(Task prompt): Search the records for "wire". Copy every line where it appears.

(Exercise input):

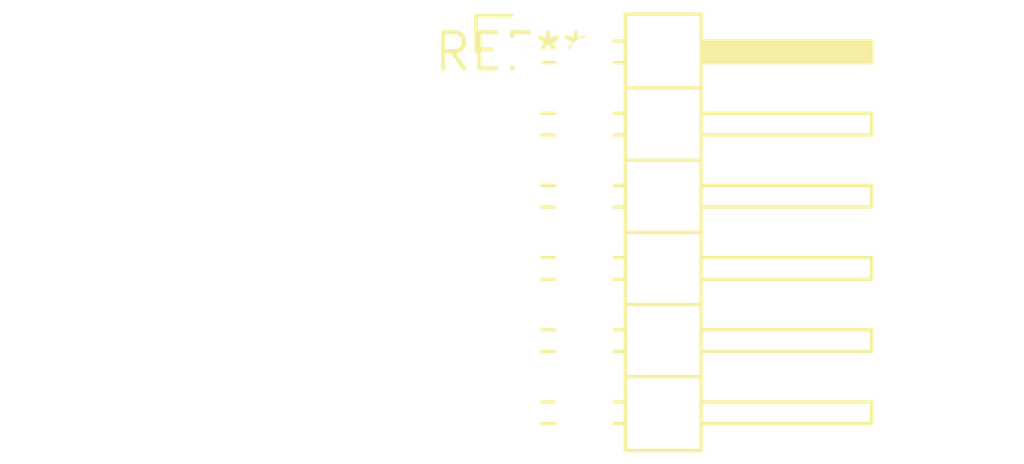
<source format=kicad_pcb>
(kicad_pcb (version 20240108) (generator pcbnew)

  (general
    (thickness 1.6)
  )

  (paper "A4")
  (layers
    (0 "F.Cu" signal)
    (31 "B.Cu" signal)
    (32 "B.Adhes" user "B.Adhesive")
    (33 "F.Adhes" user "F.Adhesive")
    (34 "B.Paste" user)
    (35 "F.Paste" user)
    (36 "B.SilkS" user "B.Silkscreen")
    (37 "F.SilkS" user "F.Silkscreen")
    (38 "B.Mask" user)
    (39 "F.Mask" user)
    (40 "Dwgs.User" user "User.Drawings")
    (41 "Cmts.User" user "User.Comments")
    (42 "Eco1.User" user "User.Eco1")
    (43 "Eco2.User" user "User.Eco2")
    (44 "Edge.Cuts" user)
    (45 "Margin" user)
    (46 "B.CrtYd" user "B.Courtyard")
    (47 "F.CrtYd" user "F.Courtyard")
    (48 "B.Fab" user)
    (49 "F.Fab" user)
    (50 "User.1" user)
    (51 "User.2" user)
    (52 "User.3" user)
    (53 "User.4" user)
    (54 "User.5" user)
    (55 "User.6" user)
    (56 "User.7" user)
    (57 "User.8" user)
    (58 "User.9" user)
  )

  (setup
    (pad_to_mask_clearance 0)
    (pcbplotparams
      (layerselection 0x00010fc_ffffffff)
      (plot_on_all_layers_selection 0x0000000_00000000)
      (disableapertmacros false)
      (usegerberextensions false)
      (usegerberattributes false)
      (usegerberadvancedattributes false)
      (creategerberjobfile false)
      (dashed_line_dash_ratio 12.000000)
      (dashed_line_gap_ratio 3.000000)
      (svgprecision 4)
      (plotframeref false)
      (viasonmask false)
      (mode 1)
      (useauxorigin false)
      (hpglpennumber 1)
      (hpglpenspeed 20)
      (hpglpendiameter 15.000000)
      (dxfpolygonmode false)
      (dxfimperialunits false)
      (dxfusepcbnewfont false)
      (psnegative false)
      (psa4output false)
      (plotreference false)
      (plotvalue false)
      (plotinvisibletext false)
      (sketchpadsonfab false)
      (subtractmaskfromsilk false)
      (outputformat 1)
      (mirror false)
      (drillshape 1)
      (scaleselection 1)
      (outputdirectory "")
    )
  )

  (net 0 "")

  (footprint "PinHeader_2x06_P2.54mm_Horizontal" (layer "F.Cu") (at 0 0))

)

</source>
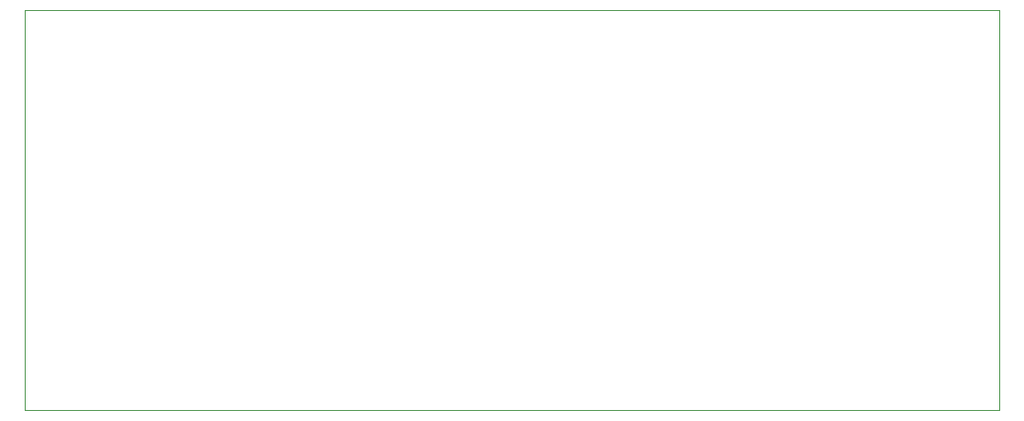
<source format=gm1>
%TF.GenerationSoftware,KiCad,Pcbnew,(6.0.4-0)*%
%TF.CreationDate,2022-07-12T16:50:52-04:00*%
%TF.ProjectId,NanoFox80,4e616e6f-466f-4783-9830-2e6b69636164,rev?*%
%TF.SameCoordinates,Original*%
%TF.FileFunction,Profile,NP*%
%FSLAX46Y46*%
G04 Gerber Fmt 4.6, Leading zero omitted, Abs format (unit mm)*
G04 Created by KiCad (PCBNEW (6.0.4-0)) date 2022-07-12 16:50:52*
%MOMM*%
%LPD*%
G01*
G04 APERTURE LIST*
%TA.AperFunction,Profile*%
%ADD10C,0.100000*%
%TD*%
G04 APERTURE END LIST*
D10*
X80000000Y-56000000D02*
X170000000Y-56000000D01*
X170000000Y-56000000D02*
X170000000Y-93000000D01*
X170000000Y-93000000D02*
X80000000Y-93000000D01*
X80000000Y-93000000D02*
X80000000Y-56000000D01*
M02*

</source>
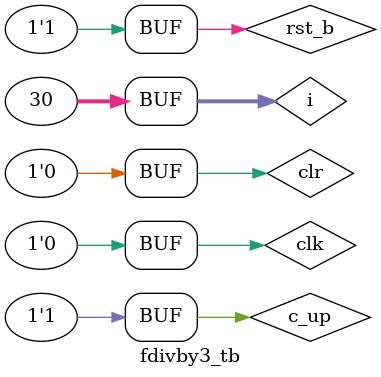
<source format=v>
module fdivby3(
    input clk,rst_b,clr,c_up,
    output fdclk
);
  localparam s0=0,s1=1,s2=2;
  reg [2:0]st;
  wire [2:0]stnext;
  assign stnext[s0] = (st[s0] & (~c_up | clr)) | (st[2] & (c_up | clr))| (st[1] & clr);
  assign stnext[s1] = (st[s0] & ( c_up & ~clr )) | (st[s1] & ~c_up & ~clr);
  assign stnext[s2] = (st[s1] & c_up & ~clr) | (st[s2] & ~c_up & ~clr);
  
  assign fdclk = st[s0];
  
  always@(posedge clk, negedge rst_b)begin
    if(!rst_b)begin
      st<=3'b001;
    end
    else begin
      st<=stnext;
    end
  end
endmodule

module fdivby3_tb;
  reg clk, rst_b, clr, c_up;
  wire fdclk;
  
  fdivby3 CUT(.clk(clk),.rst_b(rst_b),.clr(clr),.c_up(c_up),.fdclk(fdclk));
  
  initial begin
    clk=0;
    rst_b=0;
    clr=0;
    c_up=1;
  end
  
  integer i;
  
  initial begin
    for(i=0;i<30;i=i+1)begin
      #50 clk=~clk;
    end
  end
  
  initial begin
  #25 rst_b=1;
  end
  
  initial begin
    #400 clr=1;
    #100 clr=0;
  end
  
  initial begin
    #600 c_up=0;
    #100 c_up=1;
    #400 c_up=0;
    #200 c_up=1;
  end
  
endmodule
</source>
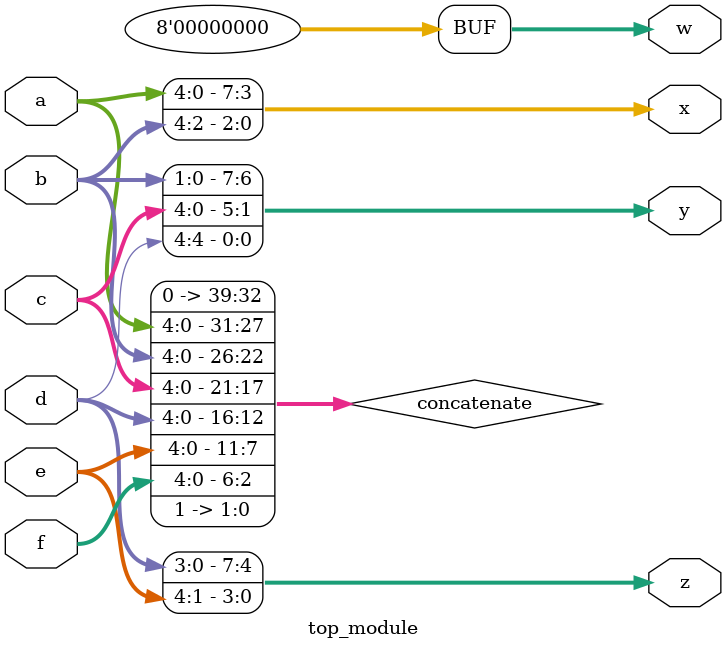
<source format=sv>
module top_module (
    input [4:0] a,
    input [4:0] b,
    input [4:0] c,
    input [4:0] d,
    input [4:0] e,
    input [4:0] f,
    output [7:0] w,
    output [7:0] x,
    output [7:0] y,
    output [7:0] z
);

    // Concatenation of inputs a, b, c, d, e, f, and a 2-bit constant value
    wire [39:0] concatenate;
    assign concatenate = {a, b, c, d, e, f, 2'b11};

    // Output assignment of the concatenated value to the desired ports
    assign w = concatenate[39:32];
    assign x = concatenate[31:24];
    assign y = concatenate[23:16];
    assign z = concatenate[15:8];

endmodule

</source>
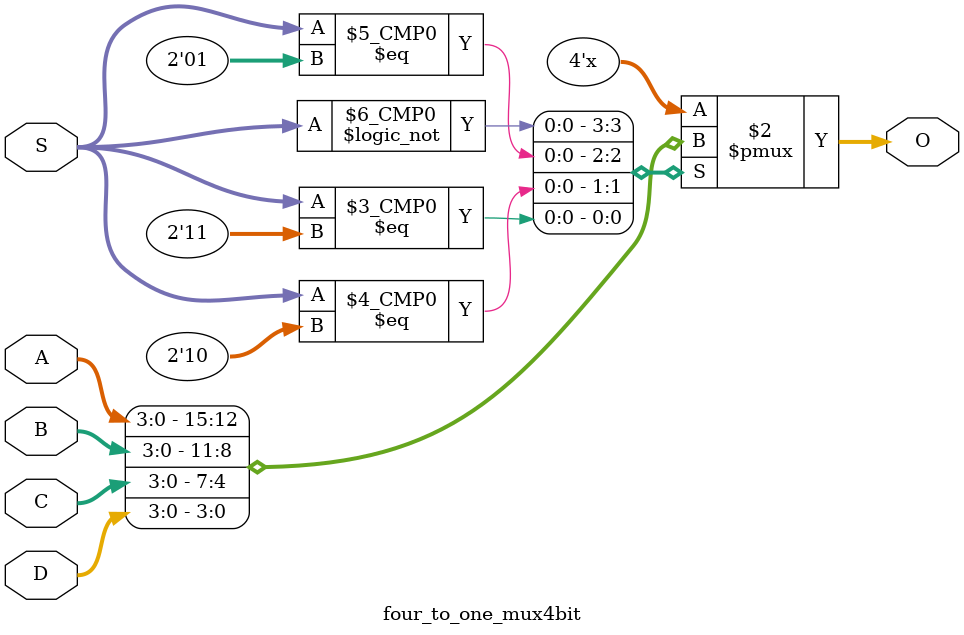
<source format=v>
module four_to_one_mux4bit(A,B,C,D,S,O);

parameter size = 4;

(* keep = 1 *) input [size-1:0]A;
(* keep = 1 *) input [size-1:0]B;
(* keep = 1 *) input [size-1:0]C;
(* keep = 1 *) input [size-1:0]D;

(* keep = 1 *) input [1:0]S;

(* keep = 1 *) output reg [size-1:0]O;

always@(S)begin

	case(S)
		2'b00: O = A;
		2'b01: O = B;
		2'b10: O = C;
		2'b11: O = D;
		//default :  O = 0;
	endcase
end

endmodule

</source>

(Answer to this problem):
  wire [2:0]stnext;
  wire fdclk;
    wire [39:0] concatenate;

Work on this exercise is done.